In the following blog I wanted to document encountering a problem on the Alteryx Community Discussion Boards, discuss how I went about solving it and reflect on the experience.
Last night I was browsing the Alteryx Community discussion boards hoping to log a first career problem solved to my account. I stumbled upon a curious challenge that no-one had offered a solution for. The user had a dataset of 500 rows, some had a groupID, others had Null. The user wanted a way to assign the Nulls to groups but wanted each group to be 20 rows. An additional requirement is that the cases be assigned in ID order, so the lowest rowID assigned first to the lowest group with available space.
The user's original thoughts on the problem was some kind of conditional multi-row formula to keep adding the same ID until 20 exist. I think this logic might have worked had no groups been assigned to that point. Ordering by row ID and having an ID copy for 20 rows before moving on. With groups already assigned I could not see a way to ensure we were assigning correctly so went in a different direction.
![](https://www.thedataschool.co.uk/content/images/2023/04/image-175.png)
My first step was to split the data into assigned and unassigned. For the assigned flow I summarized the data to work out how many groups we had and how many IDs were in them. I then used a row-level formula of 20 - count of IDs to compute spaces remaining. (NOTE this solution does assume we have at least 1 person assigned to each group in the dataset - although unioning on additional groups would be a workaround)

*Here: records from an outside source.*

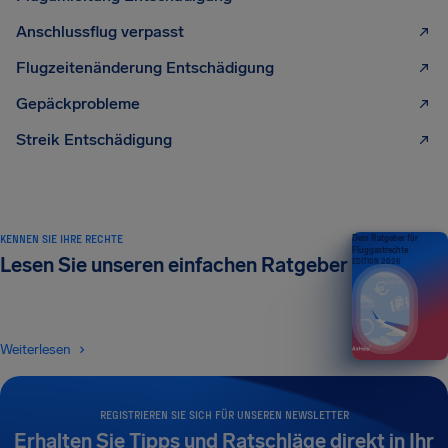
Anschlussflug verpasst
Flugzeitenänderung Entschädigung
Gepäckprobleme
Streik Entschädigung
KENNEN SIE IHRE RECHTE
Dein Ratgeber für
Fluggastrechte
Lesen Sie unseren einfachen Ratgeber
EDITION 2026
Weiterlesen
REGISTRIEREN SIE SICH FÜR UNSEREN NEWSLETTER
Erhalten Sie Tipps und Ratschläge direkt in Ihr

![](https://www.thedataschool.co.uk/content/images/2023/04/image-176.png)
I then worked on the unassigned flow, sorted by rowID, I thought I might be able to sample x rows and give them the appropriate GroupID. I realized that I would want to do this for each group seperately and union the results. Therefore a batch macro made sense with the summarized table mentioned above as the control parameter.
![](https://www.thedataschool.co.uk/content/images/2023/04/image-177.png)
The macro itself had two update values - the spaces remaining value from the summarized table updated the sample top N while the groupID of that table updated the formula tool with the GroupID to assign.
The macro worked as expected and all that was left was to union the already assigned cases and do a quick summarize to count GroupIDs and verify that each group had 20 cases as expected.
![](https://www.thedataschool.co.uk/content/images/2023/04/image-178.png)
![](https://www.thedataschool.co.uk/content/images/2023/04/image-179.png)
Overall I was really satisfied with the solution, however, I am yet to be credited with a solve as it is up to the author of the post to bestow this honour - after all I might think I have solved his problem but without a consulting setting where I can question what they want and why I might not have solved his actual problem. Hopefully the solution I provided did help and that a solve designation is on the way.